Why Interpolate Bad Channels?

  • Preserve Data Integrity: Instead of discarding entire channels, interpolation allows you to retain more data.
  • Improve Signal Quality: A clean dataset is essential for accurate analysis (e.g., source localization, ERP analysis, connectivity studies).
  • Standard Practice: Many pipelines include interpolation as a standard step.

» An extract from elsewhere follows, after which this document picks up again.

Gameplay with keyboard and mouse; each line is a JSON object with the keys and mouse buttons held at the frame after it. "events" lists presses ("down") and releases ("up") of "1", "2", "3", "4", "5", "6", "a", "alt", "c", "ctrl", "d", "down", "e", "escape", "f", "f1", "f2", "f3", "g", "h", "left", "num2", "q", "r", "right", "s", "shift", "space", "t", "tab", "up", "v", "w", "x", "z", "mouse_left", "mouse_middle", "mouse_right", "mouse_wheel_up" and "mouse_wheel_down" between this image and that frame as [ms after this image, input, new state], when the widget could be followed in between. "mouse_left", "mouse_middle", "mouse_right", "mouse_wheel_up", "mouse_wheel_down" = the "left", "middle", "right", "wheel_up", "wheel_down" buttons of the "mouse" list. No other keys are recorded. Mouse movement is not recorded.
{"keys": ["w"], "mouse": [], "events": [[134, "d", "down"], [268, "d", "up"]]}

Common Interpolation Methods

Method Description Pros Cons
Spherical Spline Fits a 3D spline over the scalp based on good channels. Most accurate for EEG/MEG, handles curvature well. Computationally intensive.
Linear Interpolation Estimates bad channels using a weighted average of neighboring channels. Fast, simple. Less accurate for high-density montages.
Nearest Neighbor Replaces bad channels with the closest good channel. Very fast. Least accurate, introduces artifacts.

When to Interpolate?

  • Before epoching (if using continuous data).
  • After artifact removal and filtering.
  • Before advanced analyses (e.g., source localization, connectivity).

How to Interpolate

1. Identify Bad Channels

  • Visual inspection (plot raw data).
  • Automated methods

2. Choose Interpolation Method

  • For EEG/MEG, spherical spline is the gold standard.
  • For simplicity, linear works well for low-density arrays.

Planar Interpolation

Interpolating bad channel Fp1 in epochs 1:2 using planar interpolation:

e10pl = plinterpolate_channel(e10;
                              ch = "Fp1",
                              ep = 1:2)

Planar interpolation requires electrode locations. Interpolation must be performed one channel at a time. However, a single channel can be interpolated across multiple epochs.

This method is based on ScatteredInterpolation.interpolate() and remains under experimental validation.

Linear Regression

Interpolating bad channel C3 in epoch 25 using linear regression, using all other epochs as a reference:

e10lr = lrinterpolate_channel(e10;
                              ch = "C3",
                              ep = 25)

This method is based on GLM.lm() and remains under experimental validation.